Poly Lessons I Learned From My Monogamous Parents

Sep 08, 2011 01:18

How To Share:

One of the biggest concerns/complaints that I hear from poly newbies (or, rather, from monogamous partners of poly newbies who are only reluctantly poly) is the division of time. If I work 8 hours a day, spend 1 hour a day in commute traffic, and sleep 8 hours a day, that gives me only 6 hours a day with my spouse. If some of that time is spent doing chores & eating dinner, that really only leaves the weekends. How can you ask me to give up any of the only 48-hours left to someone else?

Well, as tacit continues to point out, it's not a zero-sum game if you can learn to value all your time with your partner as quality time, even if there are other people present. This doesn't mean that alone-time is totally worthless, just that shared-time also isn't totally worthless. In fact, it could very well turn out to be some of your most important relationship-building time ever!

This is something that my parents taught me.

For example, by definition, the entire time I've known my parents, they've had kids. This means that they almost never got any "alone time". Babysitters are expensive. Usually, anytime my parents wanted to do something special with each other, they had to take us kids along. But instead of begrudging our presence, my parents valued "family time". Their relationship to each other was redefined once us kids came along and it was no longer just about the two of them, it was about the four of us. Sure, they did still hire babysitters and, once, they even had my grandmother come stay with us for a week so they could go to Hawaii. But they were not a "couple", they were a family of four.

In my family, my parents anniversaries were never a private matter. Their smallest celebrations always included us kids - usually dinner at a nice restaurant. But for their special milestones, they had big gatherings. My parents viewed celebrations of their relationship as things to be celebrated with others. Just like their wedding was an honoring of their committment to each other by including their family and friends, other celebrations of their relationship, such as anniversaries, were also considered to be honoring their committment by including their friends.

In other words, my parents' anniversaries and special celebrations that were all about the two of them were considered to be more honored and more special by including their family and friends in the celebration of my parents.
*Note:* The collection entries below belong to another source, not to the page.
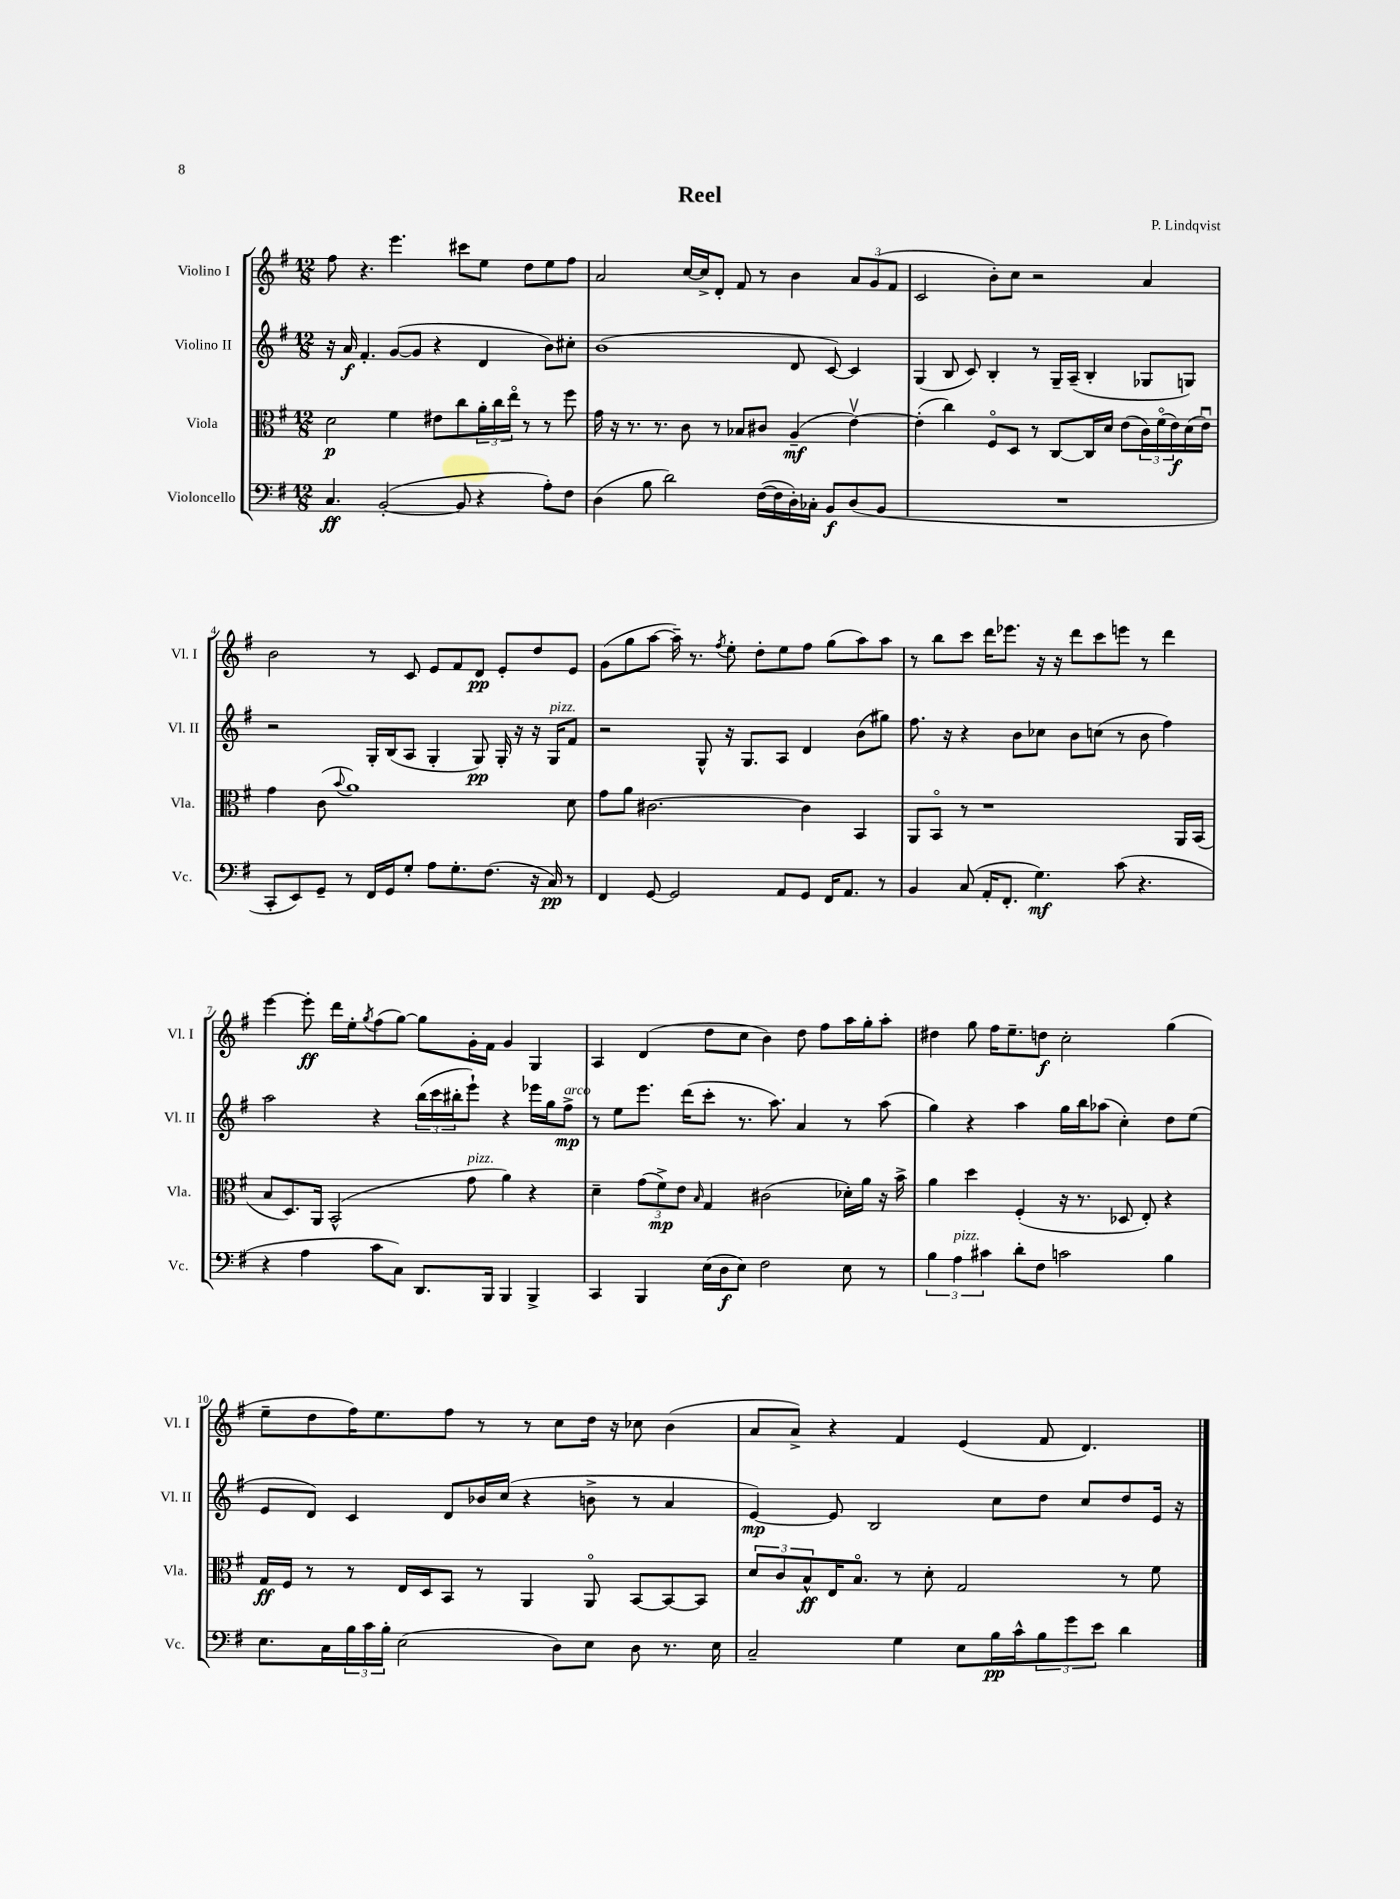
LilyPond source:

\header { title = "Reel" composer = "P. Lindqvist" }
<<
\new StaffGroup <<
\new Staff = "s0" \with { instrumentName = "Violino I" shortInstrumentName = "Vl. I" } {
    \clef treble \key g \major \numericTimeSignature \time 12/8
    fis''8 r4. e'''4. cis'''8 e''8 d''8 e''8 fis''8 |
    a'2 c''16~ c''16-> d'8-. fis'8 r8 b'4 \tuplet 3/2 { a'8 g'8( fis'8 } |
    c'2 b'8-.) c''8 r2 a'4 |
    b'2 r8 c'8 e'8 fis'8 d'8\pp e'8-. d''8 e'8 |
    g'8( g''8 a''8~ a''16--) r8. \acciaccatura { fis''8 } e''8-. d''8-. e''8 fis''8 g''8( a''8) a''8 |
    r8 b''8 c'''8 d'''16 ees'''8. r16 r16 d'''8 c'''8 e'''8 r8 d'''4 |
    e'''4~ e'''8-.\ff d'''16 e''16-. \acciaccatura { g''8 } fis''8( g''8~) g''8 g'16-. fis'16 g'4 g4 |
    a4 d'4( d''8 c''8 b'4) d''8 fis''8 a''16 g''16-. a''8-. |
    dis''4 g''8 fis''16 e''8.-- d''8\f c''2-. g''4( |
    e''8-- d''8 fis''16) e''8. fis''8 r8 r8 c''8 d''16 r16 ces''8 b'4( |
    a'8 a'8->) r4 fis'4 e'4( fis'8 d'4.) \bar "|." |
}
\new Staff = "s1" \with { instrumentName = "Violino II" shortInstrumentName = "Vl. II" } {
    \clef treble \key g \major \numericTimeSignature \time 12/8
    r16 a'16\f fis'4.-. g'8~( g'8 r4 d'4 b'8) cis''8-. |
    b'1( d'8 c'8~) c'4 |
    g4( b8 c'8) b4-. r8 g16-- a16--( b4-. ges8 g8) |
    r2 g16-. b16( a8 g4-. g8\pp) g16-. r16 r16 g16^\markup { \italic "pizz." } fis'8 |
    r2 g8-^ r16 g8. a8 d'4 b'8( gis''8) |
    fis''8. r16 r4 b'8 ces''8 b'8 c''8( r8 b'8 fis''4) |
    a''2 r4 \tuplet 3/2 { b''16( c'''16 bis''16-. } e'''8-!) r4 ees'''16 g''16 fis''8->\mp^\markup { \italic "arco" } |
    r8 e''8 e'''8. d'''16( c'''8-. r8. a''8.) a'4 r8 a''8( |
    g''4) r4 a''4 g''16 b''16 aes''8( c''4-.) d''8 e''8( |
    e'8 d'8) c'4 d'8 bes'16 c''16( r4 b'8-> r8 a'4 |
    e'4~\mp) e'8 b2 c''8 d''8 c''8 d''8 e'16 r16 \bar "|." |
}
\new Staff = "s2" \with { instrumentName = "Viola" shortInstrumentName = "Vla." } {
    \clef alto \key g \major \numericTimeSignature \time 12/8
    d'2\p fis'4 eis'8 c''8 \tuplet 3/2 { a'16-. c''16 e''16\flageolet } r8 r8 fis''8 |
    g'16 r16 r8. r8. c'8 r8 bes8 cis'8 a4--\mf( e'4~\upbow) |
    e'4-.( c''4) fis8\flageolet d8 r8 c8~ c16 d'16 e'8( \tuplet 3/2 { c'16) fis'16\flageolet( e'16\f) } d'16( e'16\downbow) |
    g'4 c'8( \appoggiatura { b'8 } a'1) d'8 |
    g'8 a'8 cis'2.~ cis'4 b,4 |
    a,8 b,8\flageolet r8 r1 a,16 b,16( |
    b8 d8.) a,16 b,2-^( g'8^\markup { \italic "pizz." } a'4) r4 |
    d'4-- \tuplet 3/2 { g'8( fis'8->\mp) e'8 } \grace { b16 } g4 cis'2( des'16-.) a'16 r16 b'16-> |
    a'4 d''4 fis4-.( r16 r8. des8 e8-.) r4 |
    g16\ff fis16 r8 r8 e16 d16 b,8 r8 a,4 a,8\flageolet b,8~ b,8~ b,8 |
    \tuplet 3/2 { d'8 c'8 b8-^\ff } e16 b8.\flageolet r8 d'8-. g2 r8 fis'8 \bar "|." |
}
\new Staff = "s3" \with { instrumentName = "Violoncello" shortInstrumentName = "Vc." } {
    \clef bass \key g \major \numericTimeSignature \time 12/8
    c4.\ff b,2~-.( b,8 r4 a8-.) fis8 |
    d4( b8 d'2) fis16~( fis16 d16-.) ces16-. b,8\f d8( b,8 |
    R1. |
    c,8-. e,8) g,8-- r8 fis,16 g,16 g8-. a8 g8.-. fis8.( r16 c16\pp) r8 |
    fis,4 g,8~ g,2 a,8 g,8 fis,16 a,8. r8 |
    b,4 c8( a,16-. fis,8.-. g4.\mf) c'8( r4. |
    r4 a4 c'8 c8) d,8. b,,16 b,,4 b,,4-> |
    c,4 b,,4 e16( d16\f e8) fis2 e8 r8 |
    \tuplet 3/2 { b4 a4^\markup { \italic "pizz." } cis'4 } d'8-. fis8 c'2 b4 |
    e8. c16 \tuplet 3/2 { b16 c'16 b16-. } e2( d8) e8 d8 r8. e16 |
    c2-- g4 e8 b16\pp c'16-^ \tuplet 3/2 { b8 g'8 e'8 } d'4 \bar "|." |
}
>>
>>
There's something special about sharing your relationship with others, about having those you care about most gather together to help you honor the relationship that you have with someone else. It's why we have big wedding ceremonies and big receptions afterwards. If relationships and relationship committments were considered "private", there would be no wedding industry. We'd all stand before the officiate of our choice with a couple of witnesses for legal purposes and then have private "celebrations" after the legal work is done. Sure, some people do, but it's certainly not how our society thinks such things ought to be done.

In monogamous society, we already have a template for sharing our relationships with others. We already have a precedent for making a relationship between two people even more special by including others in a celebration of that relationship. In polyamory, it's no different in concept. It's only different in scale.

My relationship with tacit and my relationship with datan0de are each strengthened and honored when we share our love for each other with those closest family and friends. When datan0de's wife can be present to witness how much he and I love each other, when she can participate by celebrating with us, our relationship to each other is made more intimate, at the same time that it deepens each of our respective relationships with her for having honored ours. When I can witness and celebrate their marriage and their love for each other, their marriage is made better for my honoring of their marriage, and my relationship with both my boyfriend and my metamour is also strengthened by allowing me to participate in some part of their relationship together.

Just as, to me, a wedding without my sister there as my maid of honor, or a silver wedding anniversary that my parents couldn't wish me happiness at, would be diminished for the lack of their presence, my relationships with my sweeties would be less without the presence of their loved ones and my other loved ones to help us celebrate. My parents celebrate their anniversaries with their children, and sometimes their extended relatives, because, to them, that is what their relationship with each other was all about - the foundation for building a family.

And that's what polyamory is all about to me too - building a family. The very idea of my time with any of my partners being diminished or lacking in quality just because a metamour is present is like saying my parents' anniversary celebrations are somehow diminished because us kids were there for it. Time spent alone with a single partner is different than time spent in a group, and sometimes that alone-time is preferred over the group time. But the idea of it not being quality time just doesn't compute to me. My parents wanted grown-up time without us kids, and we kids certainly wanted kid-time without them, but having the kids around was not a lack of quality time with each other. If anything, it was a greater quality because we were a family, and having us kids be there only reinforced that we were a family.

Having my partners and metamours present does not take away from the quality of my time with each of my partners. If anything, it's a greater quality to have everyone present because we're a family. Sure, I still want alone-time with each of my partners, and that alone-time provides a certain type of intimacy that the group-time doesn't. But it's not just me and him. Just like my parents are not a couple - they're a couple with a family, my partners and I are not a couple - we're couples with a family. And I learned that lesson from my monogamous, fidelitous, Christian parents. These are the "family values" I can support.